A group of six faculty members formed the UW-L Policy Research Network this fall to help UW-L students and faculty find, research and prepare unbiased reports for regional civic leaders to aid them in making the best policy decisions for their constituents.
“It boils down to living the Wisconsin Idea, which means that the university system in Wisconsin is not just confined to the campus, but the entire state,” explains Jeremy Arney, UW-L assistant professor of political science and member of the Policy Research Network. “Research should contribute to making Wisconsin a better place.”
The Policy Research Network asked area civic leaders for topics they were interested in learning more about. A total of 32 topics have so far been collected to potentially become future independent study subjects or course-embedded research projects for UW-L students.
Arney has already launched a pilot class to take on the Policy Research Network generated topics. His students were given the option of choosing one of the policy topics from the list generated by area legislators. Alternatively, they could choose a subject from selected journal articles or come up with their own topic. Students were asked to review literature and/or media coverage on the policy. Then they write a policy memo summarizing it and offer suggestions backed by their research for how the legislator may want to act.

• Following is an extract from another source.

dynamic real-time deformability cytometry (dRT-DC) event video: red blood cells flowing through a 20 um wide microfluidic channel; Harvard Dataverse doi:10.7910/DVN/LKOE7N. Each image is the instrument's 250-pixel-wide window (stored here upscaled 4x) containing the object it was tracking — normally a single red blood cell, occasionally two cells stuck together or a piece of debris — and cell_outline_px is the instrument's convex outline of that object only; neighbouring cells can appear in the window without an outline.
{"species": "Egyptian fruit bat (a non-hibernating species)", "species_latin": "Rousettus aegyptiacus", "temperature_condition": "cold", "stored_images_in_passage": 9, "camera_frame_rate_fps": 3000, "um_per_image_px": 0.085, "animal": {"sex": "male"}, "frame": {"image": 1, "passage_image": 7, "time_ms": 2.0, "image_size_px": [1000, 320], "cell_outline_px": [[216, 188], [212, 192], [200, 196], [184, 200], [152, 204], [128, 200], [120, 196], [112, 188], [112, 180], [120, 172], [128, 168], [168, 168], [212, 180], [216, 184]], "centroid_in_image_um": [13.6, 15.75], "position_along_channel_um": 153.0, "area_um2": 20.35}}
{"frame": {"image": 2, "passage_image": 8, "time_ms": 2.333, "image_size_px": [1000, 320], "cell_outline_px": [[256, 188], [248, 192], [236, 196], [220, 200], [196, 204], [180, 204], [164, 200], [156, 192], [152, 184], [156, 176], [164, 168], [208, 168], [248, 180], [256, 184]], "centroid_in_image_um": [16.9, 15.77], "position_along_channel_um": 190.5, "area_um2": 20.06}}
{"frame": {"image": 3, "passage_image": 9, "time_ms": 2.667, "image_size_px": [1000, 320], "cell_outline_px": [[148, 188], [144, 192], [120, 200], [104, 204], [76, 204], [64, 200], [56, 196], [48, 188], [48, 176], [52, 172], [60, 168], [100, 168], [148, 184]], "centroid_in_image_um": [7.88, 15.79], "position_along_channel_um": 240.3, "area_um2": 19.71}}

The network allows students from various disciplines to contribute research on the same issue, providing a well-rounded view of the issue from biological, economic and social angles. The Policy Research Network members review drafts of the policy reports and provide constructive feedback. They then hand over the professional, vetted, unbiased reports to civic leaders.
The project allows students a real-world research opportunity and the opportunity to publicize their findings through formal reports and undergraduate research presentations. Arney’s independent study student Nick Gorman is already involved in policy-related research. Since age 16, Gorman has worked for senator Dale Schultz, R-Richland Center. His research investigates how effective professional staffers are. It’s a follow-up study on one done about 40 years ago and will help people understand how government functions, he says.
“You can’t make something work when you don’t know how it works,” he says. “It never hurts to know too much.”
Scott Cooper, UW-L biology professor and director of Undergraduate Research and Creativity, says he likes that the topics on the Policy Research Network list are diverse, ranging from the environment to public health to economics.
“This diversity allows us to involve as many students as possible on these projects and fosters interdisciplinary collaborations,” he says.
The Research Policy Network would like to recruit additional faculty who would be interested in adding a research project involving the topics to their spring syllabus. The topics could be used for a traditional undergraduate research project with a faculty mentor or a course-embedded research project to turn over to an entire class.
“We are here not just to give people jobs, but to help them become public servants,” says Arney.